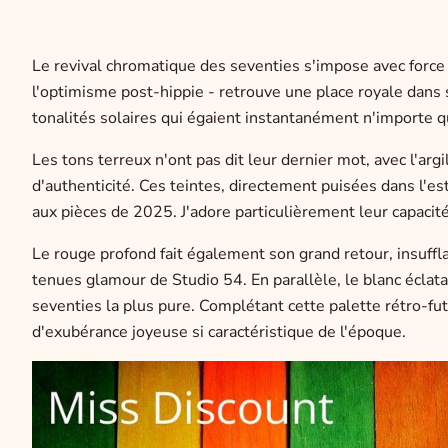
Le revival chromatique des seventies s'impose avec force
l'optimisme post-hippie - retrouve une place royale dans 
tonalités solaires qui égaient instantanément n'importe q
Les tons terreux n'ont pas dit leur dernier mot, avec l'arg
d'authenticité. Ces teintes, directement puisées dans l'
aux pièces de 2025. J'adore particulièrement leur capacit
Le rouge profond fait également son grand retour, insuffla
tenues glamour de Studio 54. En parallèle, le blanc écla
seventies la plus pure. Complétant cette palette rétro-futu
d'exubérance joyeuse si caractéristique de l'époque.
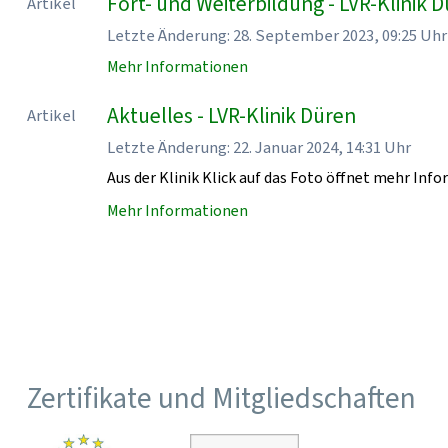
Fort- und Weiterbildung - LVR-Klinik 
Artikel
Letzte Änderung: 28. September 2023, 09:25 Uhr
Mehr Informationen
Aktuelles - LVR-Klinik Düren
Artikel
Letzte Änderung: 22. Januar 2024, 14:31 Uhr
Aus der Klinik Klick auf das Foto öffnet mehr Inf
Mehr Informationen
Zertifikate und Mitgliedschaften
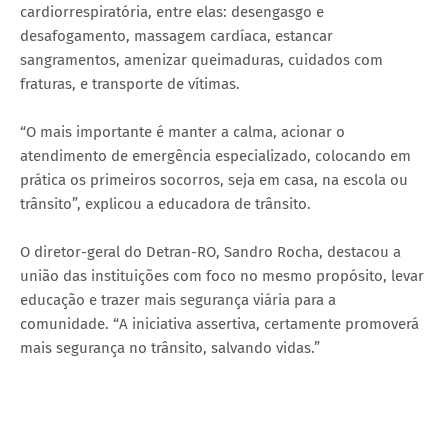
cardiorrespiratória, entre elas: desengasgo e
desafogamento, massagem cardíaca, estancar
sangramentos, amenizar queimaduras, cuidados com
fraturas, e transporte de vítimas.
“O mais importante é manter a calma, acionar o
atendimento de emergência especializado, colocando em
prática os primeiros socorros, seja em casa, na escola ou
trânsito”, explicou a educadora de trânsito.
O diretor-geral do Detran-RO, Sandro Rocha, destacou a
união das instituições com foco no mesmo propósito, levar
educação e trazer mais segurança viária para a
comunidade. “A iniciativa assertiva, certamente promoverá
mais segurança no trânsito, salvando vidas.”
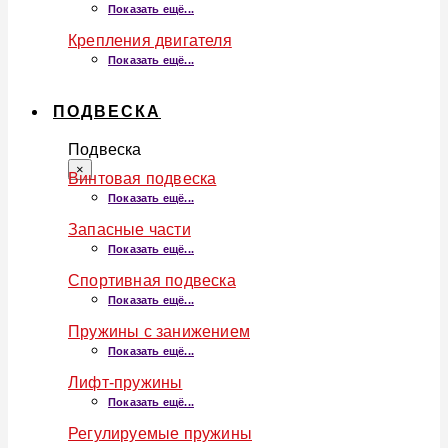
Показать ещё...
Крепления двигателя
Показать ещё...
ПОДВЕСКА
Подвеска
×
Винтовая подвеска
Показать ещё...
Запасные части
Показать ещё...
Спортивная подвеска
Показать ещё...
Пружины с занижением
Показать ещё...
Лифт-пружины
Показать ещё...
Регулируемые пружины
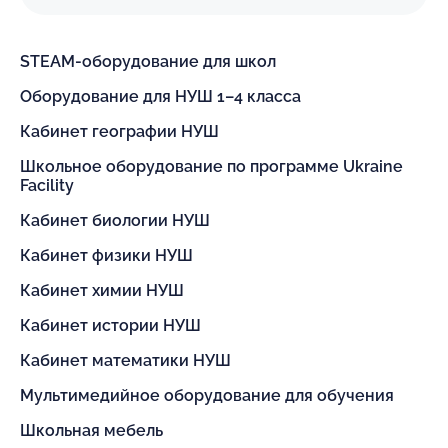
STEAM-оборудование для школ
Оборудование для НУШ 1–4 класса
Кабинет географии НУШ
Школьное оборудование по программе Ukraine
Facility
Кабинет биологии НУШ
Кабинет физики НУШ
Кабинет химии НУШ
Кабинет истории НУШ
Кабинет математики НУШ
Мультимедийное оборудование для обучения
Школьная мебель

**EXERCISE**
Your answer should contain all the material above, written out exactly, and none of the pictures.

**TASK ANSWER**
Le revival chromatique des seventies s'impose avec force
l'optimisme post-hippie - retrouve une place royale dans 
tonalités solaires qui égaient instantanément n'importe q
Les tons terreux n'ont pas dit leur dernier mot, avec l'arg
d'authenticité. Ces teintes, directement puisées dans l'
aux pièces de 2025. J'adore particulièrement leur capacit
Le rouge profond fait également son grand retour, insuffla
tenues glamour de Studio 54. En parallèle, le blanc écla
seventies la plus pure. Complétant cette palette rétro-futu
d'exubérance joyeuse si caractéristique de l'époque.
Fort- und Weiterbildung - LVR-Klinik 
Artikel
Letzte Änderung: 28. September 2023, 09:25 Uhr
Mehr Informationen
Aktuelles - LVR-Klinik Düren
Artikel
Letzte Änderung: 22. Januar 2024, 14:31 Uhr
Aus der Klinik Klick auf das Foto öffnet mehr Inf
Mehr Informationen
Zertifikate und Mitgliedschaften
cardiorrespiratória, entre elas: desengasgo e
desafogamento, massagem cardíaca, estancar
sangramentos, amenizar queimaduras, cuidados com
fraturas, e transporte de vítimas.
“O mais importante é manter a calma, acionar o
atendimento de emergência especializado, colocando em
prática os primeiros socorros, seja em casa, na escola ou
trânsito”, explicou a educadora de trânsito.
O diretor-geral do Detran-RO, Sandro Rocha, destacou a
união das instituições com foco no mesmo propósito, levar
educação e trazer mais segurança viária para a
comunidade. “A iniciativa assertiva, certamente promoverá
mais segurança no trânsito, salvando vidas.”
Показать ещё...
Крепления двигателя
Показать ещё...
ПОДВЕСКА
Подвеска
×
Винтовая подвеска
Показать ещё...
Запасные части
Показать ещё...
Спортивная подвеска
Показать ещё...
Пружины с занижением
Показать ещё...
Лифт-пружины
Показать ещё...
Регулируемые пружины
STEAM-оборудование для школ
Оборудование для НУШ 1–4 класса
Кабинет географии НУШ
Школьное оборудование по программе Ukraine
Facility
Кабинет биологии НУШ
Кабинет физики НУШ
Кабинет химии НУШ
Кабинет истории НУШ
Кабинет математики НУШ
Мультимедийное оборудование для обучения
Школьная мебель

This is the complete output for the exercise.